Because daughters tend to separate themselves from their mothers as teenagers, moms may find letting go difficult, causing them to hold on to their daughters too tightly. Even if teens don’t want to talk to their parents they will always be listening, making mothers their biggest influence.
“Girls tend to talk more and are more sensitive,” said Dr. Lauren Bae, a college and guidance counselor at Minnehaha Academy. “Every comment that is made can be blown up and lead to conflict.”

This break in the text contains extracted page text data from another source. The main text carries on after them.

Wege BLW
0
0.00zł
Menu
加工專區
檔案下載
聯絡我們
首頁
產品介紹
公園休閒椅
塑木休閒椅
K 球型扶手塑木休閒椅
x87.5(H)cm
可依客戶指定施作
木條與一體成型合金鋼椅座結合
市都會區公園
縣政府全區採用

Communication is key when it comes to girls because sharing feelings with each other puts them in a vulnerable spot.
A bad relationship between mothers and daughters can lead to insecurity and health problems such as eating disorders and depression in the future. For example, Bae explained a case she once had revolving around a girl named Emily. Emily’s mother had a history of being overweight and was bullied when she was younger so she became obsessed with dieting and exercising as an adult. Emily grew up with the constant influence of her mother’s need to look perfect so Emily started dieting in order to lose weight. Her mother would make remarks like ‘You’re gaining weight,’ or ‘Why can’t you control yourself?’ Eventually, Emily started bingeing and purging and was checked into the hospital for evaluation.
When a mother-daughter relationship leads to harmful behaviors, it is usually caused by attachment problems that began earlier in life. An unstable relationship can lead to emotional issues and cause the girl to seek acceptance and security from outside relationships that may not be favorable.

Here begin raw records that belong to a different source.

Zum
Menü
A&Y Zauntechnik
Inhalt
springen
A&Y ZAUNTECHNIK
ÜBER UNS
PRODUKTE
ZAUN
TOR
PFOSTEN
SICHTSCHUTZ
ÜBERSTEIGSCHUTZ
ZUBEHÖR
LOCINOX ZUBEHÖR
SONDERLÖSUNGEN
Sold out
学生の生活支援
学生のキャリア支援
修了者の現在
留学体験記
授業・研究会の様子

Daughters and mothers usually tend to be very close so there is a fine line between being a mom and being a best friend. Being one more than the other can be harmful. For example, a daughter should be free to talk to her about relationships. However, if the mother talks to the daughter about her own relationship with her husband, it can change the girl’s perspective of her father. Teen girls need someone they can talk to openly but someone who, from past experiences, can guide them during decision-making.
“Since becoming a teenager, I’ve been more open with my mother and can also relate and have more adult conversations with her,” said freshman Sara Mageli. “I see her as someone who I can talk to but also as someone who I can have fun with, without having a very parental relationship at the moment.”
“I try to treat Sara as an individual, and recognize that she has her own personality, style and sense of self,” said Mageli’s mother Louise Mageli. “In some ways, we have similar personalities, so it is easy for us to find the same thing interesting, or joke around or tease each other. As Sara has grown, and become more independent, she’s turning to other friends and groups for companionship. That’s good. It’s as it should be. It’s still nice, however, when she thinks it’s still cool to hang out with Mom.”